··· Dataset content

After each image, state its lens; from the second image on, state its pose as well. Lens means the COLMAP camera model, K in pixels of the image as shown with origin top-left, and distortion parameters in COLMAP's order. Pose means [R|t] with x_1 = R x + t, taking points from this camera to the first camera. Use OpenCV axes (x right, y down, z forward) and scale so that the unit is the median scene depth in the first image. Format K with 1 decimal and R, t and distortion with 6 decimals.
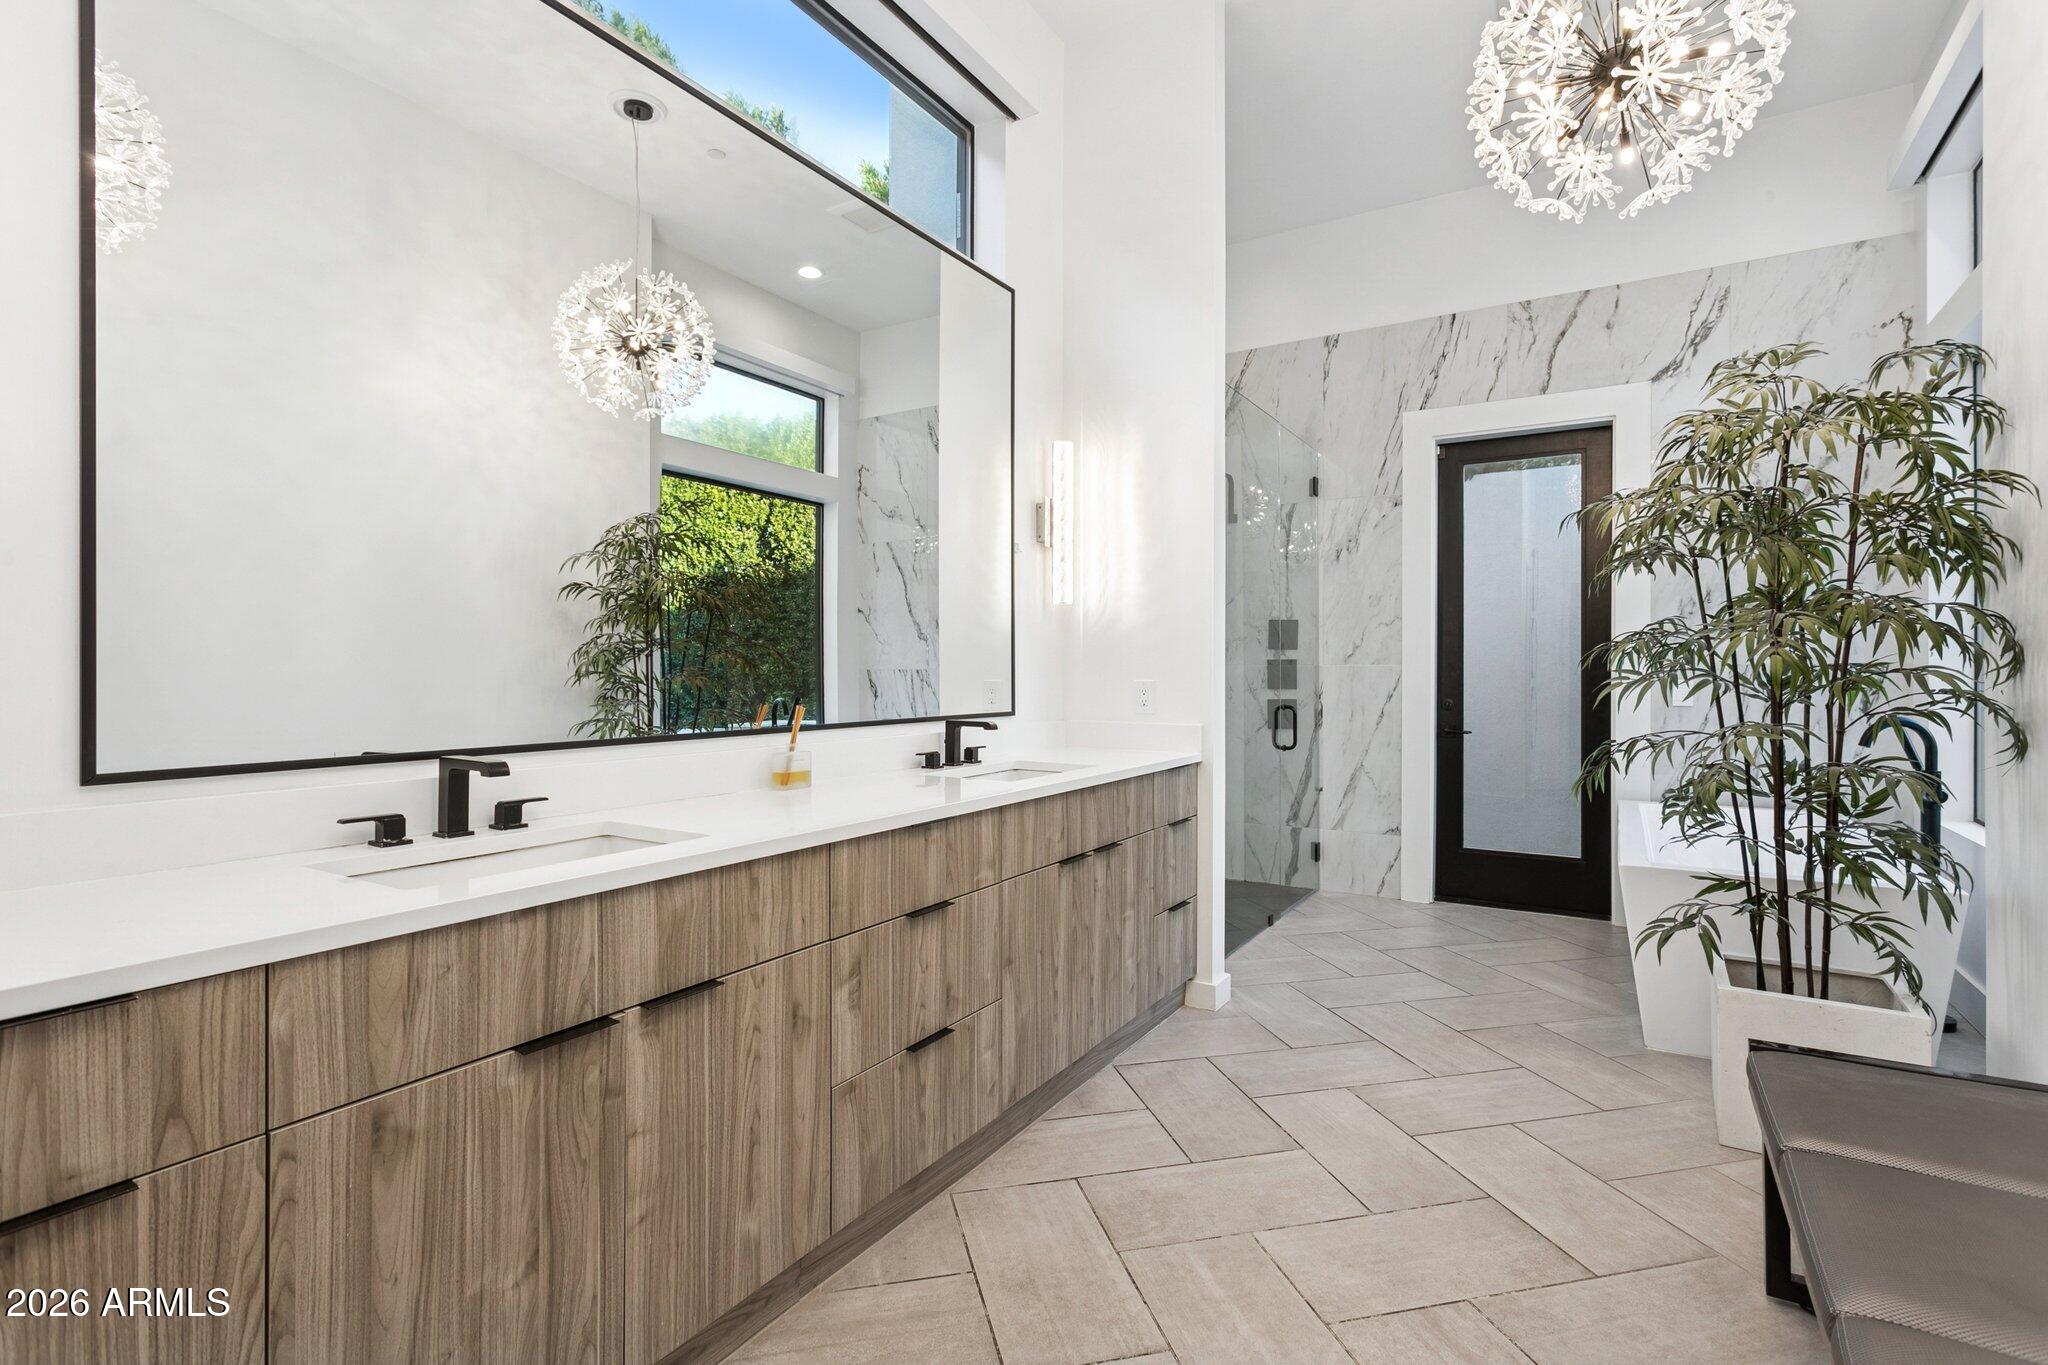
lens RADIAL K [[978.8, 0, 1042.1], [0, 978.8, 677.0], [0, 0, 1]] dist [0.000183, 0.001650]
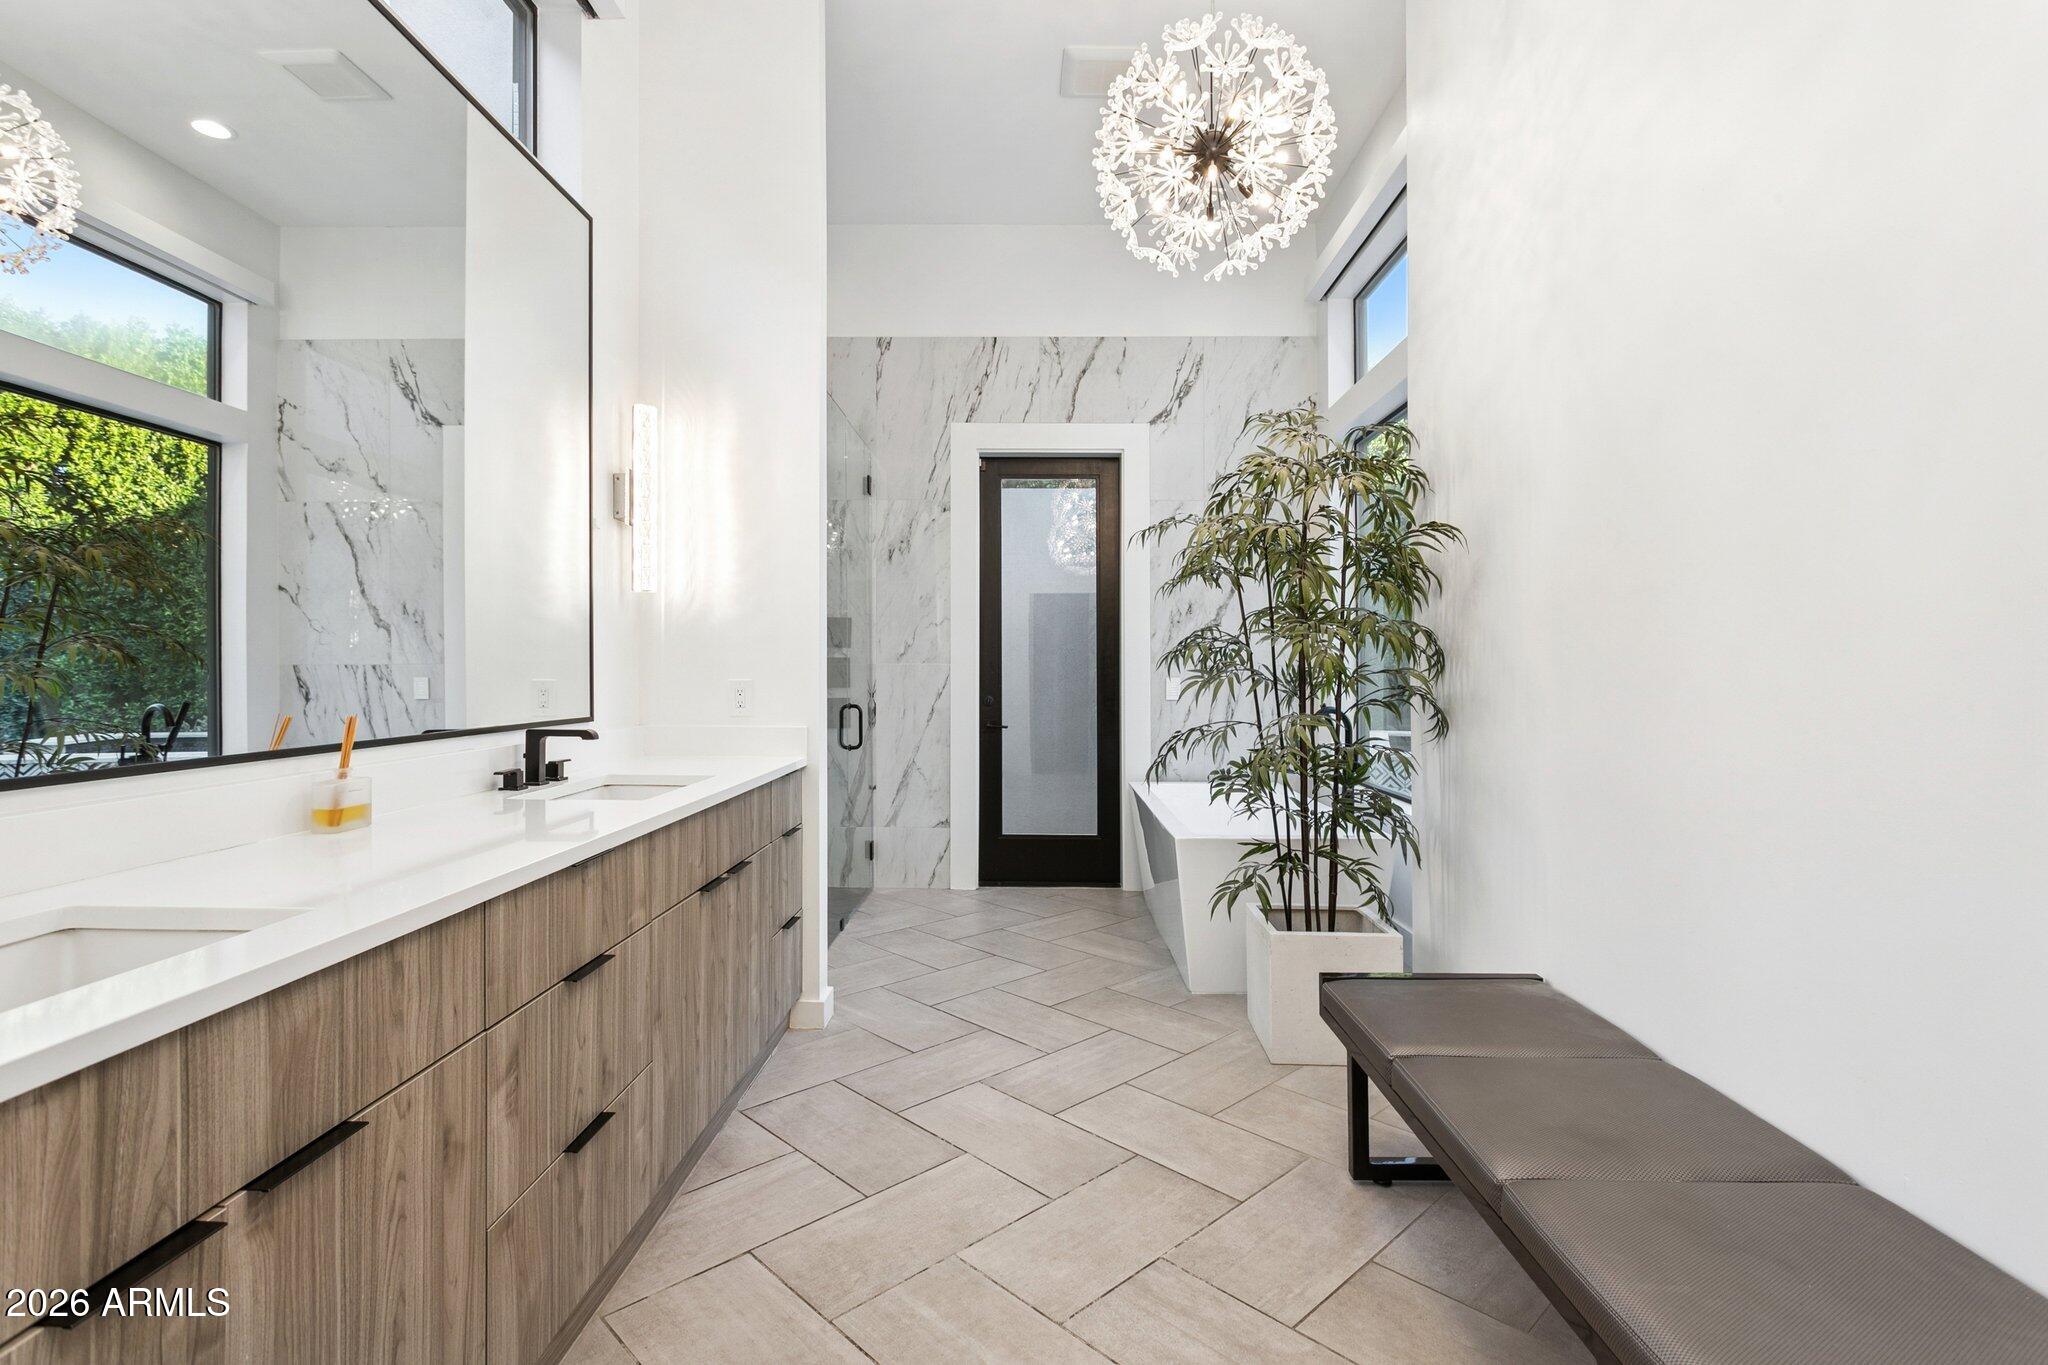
lens RADIAL K [[978.8, 0, 1026.9], [0, 978.8, 671.6], [0, 0, 1]] dist [0.000183, 0.001650]
pose [[0.863035, 0.002053, 0.505140, -0.157301], [-0.000618, 0.999995, -0.003008, -0.001586], [-0.505144, 0.002283, 0.863032, 0.098318]]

······

Each line above should be returned exactly as written, apart from any pictures.

After each image, state its lens; from the second image on, state its pose as well. Lens means the COLMAP camera model, K in pixels of the image as shown with origin top-left, and distortion parameters in COLMAP's order. Pose means [R|t] with x_1 = R x + t, taking points from this camera to the first camera. Use OpenCV axes (x right, y down, z forward) and scale so that the unit is the median scene depth in the first image. Format K with 1 decimal and R, t and distortion with 6 decimals.
lens RADIAL K [[978.8, 0, 1042.1], [0, 978.8, 677.0], [0, 0, 1]] dist [0.000183, 0.001650]
lens RADIAL K [[978.8, 0, 1026.9], [0, 978.8, 671.6], [0, 0, 1]] dist [0.000183, 0.001650]
pose [[0.863035, 0.002053, 0.505140, -0.157301], [-0.000618, 0.999995, -0.003008, -0.001586], [-0.505144, 0.002283, 0.863032, 0.098318]]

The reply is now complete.